The feel of mud underneath bare feet, the sound of a bird, the smell of grass up close - these sensory experiences will help your child understand the world better than any book or DVD can. You can tell your child all about berries, but until they see their bright colors, feel their squishy flesh and tastes how sweet they are, they won't know what a berry is.

Research shows that when multiple senses are stimulated the brain is more likely to remember what’s being learned, so try teaching numbers, colors, and new words by using natural materials that engage multiple senses. Think aromatic flowers, rough sticks, and rocks.

It Builds Motor Skills

Of course, there are many non-messy ways for your child to exercise their fine motor skills. Many nice, clean toys, for instance, encourage kids to pick up and play with small items or write on mess-free erase boards. The downside is that these games don't allow for open-ended play. In other words, a child can only do what's expected and pre-planned. There isn't an opportunity to experiment much beyond the limitations of the features already present in the toy.
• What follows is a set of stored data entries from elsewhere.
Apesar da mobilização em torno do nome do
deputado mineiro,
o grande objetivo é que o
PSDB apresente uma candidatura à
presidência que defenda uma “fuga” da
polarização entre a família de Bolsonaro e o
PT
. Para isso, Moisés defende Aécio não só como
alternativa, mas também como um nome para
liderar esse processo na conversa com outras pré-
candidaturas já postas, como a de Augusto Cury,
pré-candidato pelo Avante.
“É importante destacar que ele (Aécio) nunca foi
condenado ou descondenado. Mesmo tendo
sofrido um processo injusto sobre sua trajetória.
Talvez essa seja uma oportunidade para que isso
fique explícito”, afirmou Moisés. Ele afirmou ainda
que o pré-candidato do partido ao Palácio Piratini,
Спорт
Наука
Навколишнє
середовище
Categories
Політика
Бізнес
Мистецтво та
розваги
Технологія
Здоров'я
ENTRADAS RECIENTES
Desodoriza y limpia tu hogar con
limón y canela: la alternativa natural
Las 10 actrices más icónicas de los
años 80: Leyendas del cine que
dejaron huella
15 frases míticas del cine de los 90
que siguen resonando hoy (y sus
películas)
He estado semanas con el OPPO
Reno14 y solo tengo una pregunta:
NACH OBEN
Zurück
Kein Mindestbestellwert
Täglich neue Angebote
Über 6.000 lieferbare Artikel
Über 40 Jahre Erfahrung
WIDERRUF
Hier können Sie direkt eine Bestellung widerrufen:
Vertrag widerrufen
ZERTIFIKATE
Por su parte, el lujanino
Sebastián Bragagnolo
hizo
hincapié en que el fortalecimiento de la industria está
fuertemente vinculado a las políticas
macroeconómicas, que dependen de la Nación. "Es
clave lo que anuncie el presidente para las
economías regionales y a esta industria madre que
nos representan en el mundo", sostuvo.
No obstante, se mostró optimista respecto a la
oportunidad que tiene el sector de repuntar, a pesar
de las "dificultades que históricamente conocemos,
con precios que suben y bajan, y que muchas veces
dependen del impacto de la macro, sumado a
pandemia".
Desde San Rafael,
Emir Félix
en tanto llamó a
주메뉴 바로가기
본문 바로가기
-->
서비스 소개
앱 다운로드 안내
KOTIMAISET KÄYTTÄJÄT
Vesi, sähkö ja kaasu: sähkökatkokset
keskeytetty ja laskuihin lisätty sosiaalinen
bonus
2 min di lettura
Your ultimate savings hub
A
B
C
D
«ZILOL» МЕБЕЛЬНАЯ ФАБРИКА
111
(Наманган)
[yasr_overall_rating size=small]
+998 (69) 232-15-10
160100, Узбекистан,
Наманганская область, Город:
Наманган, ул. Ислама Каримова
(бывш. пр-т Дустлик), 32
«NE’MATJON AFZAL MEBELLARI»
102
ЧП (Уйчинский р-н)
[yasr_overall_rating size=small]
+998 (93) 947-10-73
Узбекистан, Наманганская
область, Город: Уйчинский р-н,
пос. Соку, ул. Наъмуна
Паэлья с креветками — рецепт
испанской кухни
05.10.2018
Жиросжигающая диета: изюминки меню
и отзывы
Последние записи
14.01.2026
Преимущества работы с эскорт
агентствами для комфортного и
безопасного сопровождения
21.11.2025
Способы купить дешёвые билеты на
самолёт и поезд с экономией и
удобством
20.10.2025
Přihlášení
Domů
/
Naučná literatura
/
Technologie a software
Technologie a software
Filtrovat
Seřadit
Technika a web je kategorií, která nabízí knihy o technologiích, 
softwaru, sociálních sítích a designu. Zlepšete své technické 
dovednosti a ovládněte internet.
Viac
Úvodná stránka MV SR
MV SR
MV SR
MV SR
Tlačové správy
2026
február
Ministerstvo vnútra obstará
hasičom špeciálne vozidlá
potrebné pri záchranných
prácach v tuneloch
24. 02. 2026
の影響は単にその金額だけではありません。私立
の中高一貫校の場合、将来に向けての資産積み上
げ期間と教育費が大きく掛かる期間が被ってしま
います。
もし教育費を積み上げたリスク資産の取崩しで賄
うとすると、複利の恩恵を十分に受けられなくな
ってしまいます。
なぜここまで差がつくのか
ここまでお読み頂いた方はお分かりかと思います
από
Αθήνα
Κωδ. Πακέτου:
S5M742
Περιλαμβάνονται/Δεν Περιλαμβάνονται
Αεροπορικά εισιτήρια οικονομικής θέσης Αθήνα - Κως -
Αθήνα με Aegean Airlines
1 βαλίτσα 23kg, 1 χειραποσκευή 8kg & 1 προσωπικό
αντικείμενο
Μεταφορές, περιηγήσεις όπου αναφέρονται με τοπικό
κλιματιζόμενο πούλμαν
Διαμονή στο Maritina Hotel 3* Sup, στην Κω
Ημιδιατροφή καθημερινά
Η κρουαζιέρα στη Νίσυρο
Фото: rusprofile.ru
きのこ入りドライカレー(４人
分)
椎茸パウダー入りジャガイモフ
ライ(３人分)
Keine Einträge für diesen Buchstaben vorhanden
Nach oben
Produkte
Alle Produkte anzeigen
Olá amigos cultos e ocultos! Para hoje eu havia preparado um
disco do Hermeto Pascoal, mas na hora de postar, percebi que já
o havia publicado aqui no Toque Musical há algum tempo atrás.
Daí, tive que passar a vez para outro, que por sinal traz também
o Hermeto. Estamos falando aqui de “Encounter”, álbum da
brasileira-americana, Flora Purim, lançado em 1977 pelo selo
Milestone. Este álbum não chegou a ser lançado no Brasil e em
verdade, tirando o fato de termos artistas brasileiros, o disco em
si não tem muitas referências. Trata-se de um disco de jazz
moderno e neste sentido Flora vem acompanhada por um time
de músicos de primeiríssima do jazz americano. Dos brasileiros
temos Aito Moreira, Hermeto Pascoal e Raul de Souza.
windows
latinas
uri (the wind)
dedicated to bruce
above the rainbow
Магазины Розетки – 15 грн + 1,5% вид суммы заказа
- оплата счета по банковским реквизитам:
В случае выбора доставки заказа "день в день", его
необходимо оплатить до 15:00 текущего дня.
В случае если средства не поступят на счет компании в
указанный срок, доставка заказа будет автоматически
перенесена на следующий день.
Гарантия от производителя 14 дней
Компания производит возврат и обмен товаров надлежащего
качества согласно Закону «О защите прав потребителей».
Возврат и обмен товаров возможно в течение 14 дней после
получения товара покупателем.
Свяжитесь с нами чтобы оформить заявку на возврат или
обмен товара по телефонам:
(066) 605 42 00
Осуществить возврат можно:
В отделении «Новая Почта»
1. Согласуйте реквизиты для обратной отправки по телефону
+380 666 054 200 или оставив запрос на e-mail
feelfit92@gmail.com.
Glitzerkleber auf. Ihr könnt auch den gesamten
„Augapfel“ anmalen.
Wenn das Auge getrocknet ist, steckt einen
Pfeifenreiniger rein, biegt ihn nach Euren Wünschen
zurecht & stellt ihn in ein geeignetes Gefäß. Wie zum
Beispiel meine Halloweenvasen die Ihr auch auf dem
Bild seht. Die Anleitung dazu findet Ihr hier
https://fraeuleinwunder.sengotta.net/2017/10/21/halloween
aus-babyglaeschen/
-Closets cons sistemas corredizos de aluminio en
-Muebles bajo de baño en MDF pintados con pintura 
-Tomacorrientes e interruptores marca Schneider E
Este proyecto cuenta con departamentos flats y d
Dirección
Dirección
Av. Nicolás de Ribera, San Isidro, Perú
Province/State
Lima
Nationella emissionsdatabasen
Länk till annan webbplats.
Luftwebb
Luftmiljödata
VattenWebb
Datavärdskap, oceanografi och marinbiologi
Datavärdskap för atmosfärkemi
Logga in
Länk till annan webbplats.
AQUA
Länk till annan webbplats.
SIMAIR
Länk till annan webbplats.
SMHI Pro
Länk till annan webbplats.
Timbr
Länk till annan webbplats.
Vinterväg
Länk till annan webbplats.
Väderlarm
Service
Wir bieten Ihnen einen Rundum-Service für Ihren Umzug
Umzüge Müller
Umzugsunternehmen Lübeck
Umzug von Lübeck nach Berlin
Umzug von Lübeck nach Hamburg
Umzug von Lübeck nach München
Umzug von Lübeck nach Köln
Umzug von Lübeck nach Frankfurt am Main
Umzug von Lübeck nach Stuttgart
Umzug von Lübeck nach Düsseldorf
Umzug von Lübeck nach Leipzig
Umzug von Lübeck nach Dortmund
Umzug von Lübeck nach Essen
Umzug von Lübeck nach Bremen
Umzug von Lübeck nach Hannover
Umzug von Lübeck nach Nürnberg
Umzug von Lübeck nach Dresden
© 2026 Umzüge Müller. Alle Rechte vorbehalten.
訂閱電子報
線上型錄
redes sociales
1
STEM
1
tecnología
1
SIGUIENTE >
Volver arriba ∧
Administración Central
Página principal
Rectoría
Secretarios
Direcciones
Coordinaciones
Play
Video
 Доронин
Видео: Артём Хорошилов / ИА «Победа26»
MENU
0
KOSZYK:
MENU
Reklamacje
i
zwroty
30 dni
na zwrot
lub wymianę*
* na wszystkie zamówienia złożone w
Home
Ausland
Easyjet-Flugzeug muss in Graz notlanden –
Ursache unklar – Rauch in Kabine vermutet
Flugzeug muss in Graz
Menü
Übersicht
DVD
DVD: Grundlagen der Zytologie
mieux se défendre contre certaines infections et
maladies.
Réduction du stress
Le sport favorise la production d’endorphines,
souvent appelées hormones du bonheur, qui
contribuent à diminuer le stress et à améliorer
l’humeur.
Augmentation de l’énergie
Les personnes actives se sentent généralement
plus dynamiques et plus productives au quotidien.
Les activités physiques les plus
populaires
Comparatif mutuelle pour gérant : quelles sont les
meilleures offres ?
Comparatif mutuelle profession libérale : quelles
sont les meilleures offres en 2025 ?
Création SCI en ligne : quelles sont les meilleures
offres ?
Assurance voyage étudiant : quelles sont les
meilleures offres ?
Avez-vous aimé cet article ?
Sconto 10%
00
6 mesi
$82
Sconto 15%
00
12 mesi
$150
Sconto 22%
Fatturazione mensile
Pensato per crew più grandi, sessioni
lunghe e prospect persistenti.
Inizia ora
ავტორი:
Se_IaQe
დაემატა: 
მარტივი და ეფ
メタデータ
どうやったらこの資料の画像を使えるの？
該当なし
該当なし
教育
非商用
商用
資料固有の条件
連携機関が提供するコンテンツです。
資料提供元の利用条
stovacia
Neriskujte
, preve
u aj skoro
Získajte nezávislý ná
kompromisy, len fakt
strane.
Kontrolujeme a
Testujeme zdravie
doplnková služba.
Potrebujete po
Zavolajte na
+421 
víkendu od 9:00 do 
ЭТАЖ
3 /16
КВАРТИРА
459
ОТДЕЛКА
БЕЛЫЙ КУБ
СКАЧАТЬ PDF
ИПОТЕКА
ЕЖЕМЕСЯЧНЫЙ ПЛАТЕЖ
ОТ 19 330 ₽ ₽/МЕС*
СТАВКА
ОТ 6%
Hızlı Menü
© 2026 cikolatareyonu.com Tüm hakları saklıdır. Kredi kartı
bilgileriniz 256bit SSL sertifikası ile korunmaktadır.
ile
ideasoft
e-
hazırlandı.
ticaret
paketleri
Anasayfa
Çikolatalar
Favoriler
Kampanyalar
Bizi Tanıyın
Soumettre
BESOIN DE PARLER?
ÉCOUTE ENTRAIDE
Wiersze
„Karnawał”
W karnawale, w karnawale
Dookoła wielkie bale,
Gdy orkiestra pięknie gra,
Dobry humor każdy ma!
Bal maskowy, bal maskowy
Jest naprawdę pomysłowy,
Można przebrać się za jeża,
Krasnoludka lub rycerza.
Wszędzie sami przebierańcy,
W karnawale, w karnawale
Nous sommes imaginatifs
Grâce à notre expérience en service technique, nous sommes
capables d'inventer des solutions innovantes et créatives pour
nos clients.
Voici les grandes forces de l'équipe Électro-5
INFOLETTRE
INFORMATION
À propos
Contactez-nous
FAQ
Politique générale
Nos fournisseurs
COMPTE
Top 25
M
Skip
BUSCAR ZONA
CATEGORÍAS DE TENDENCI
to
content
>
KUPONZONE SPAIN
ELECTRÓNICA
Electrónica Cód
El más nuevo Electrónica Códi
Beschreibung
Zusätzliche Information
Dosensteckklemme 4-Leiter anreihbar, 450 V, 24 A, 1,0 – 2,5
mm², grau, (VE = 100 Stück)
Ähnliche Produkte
Give your child large sheets of paper, a bit of washable paint and any number of fun tools for painting and you're more likely to see them get more excited and motivated to use those small hand and finger muscles. These muscles are the ones they'll use for everything from self-feeding, to buttoning a jacket, to writing with a pencil.

Open-ended play is also important for encouraging your child to use their large muscle groups: legs, arms, back, shoulders, etc.

There's only so much that can be done on a playground jungle gym. You may be surprised what a child will find to do in a backyard or park that has little more than some trees, small ponds, and a dirt pit.

It Makes Kids Think

Given the chance to climb, roll, crawl and jump freely, your little explorer can use their imagination to create anything they want. It also lets them test out "what if:" What if I dump some water in that dirt hole? What if I pull on the blades of grass? Here, your child can start asking questions, making observations and changing the situation to see if it changes the outcome. Yes, they will get filthy, but they will also be thinking like a scientist, which will put them on a path to asking and answering many more questions in the years to come.

It Makes Kids Better at Cleaning Up

In an odd twist of circumstances, it's often easier to get kids to clean up after a big messy playtime, but only if you've taken the time to lay down some guidelines for messy time and clean-up time beforehand.

First, consider creating a zone (one indoors, one outdoors) where your child can make a mess and doesn’t have to clean up right away. Fill this area with toys and materials that encourage dramatic and constructive play.

Next, help your child prepare for the transition from messy play to clean up by giving them notice 15 minutes before it's time to clean up. Remind them again in 10 minutes and then 2 minutes before it's time. Remind your child again as you start picking up pieces of the activity and talking about what you're doing next. It helps to make the next thing sound really exciting, even if it's nap time.

Give your child special clean up tools like a dustpan and brush or even a clean-up apron, and start singing a song like Barney's famous "Everybody Clean Up" tune. In this way, clean up feels like a game as well and can help you encourage good habits that follow the good dirtying up.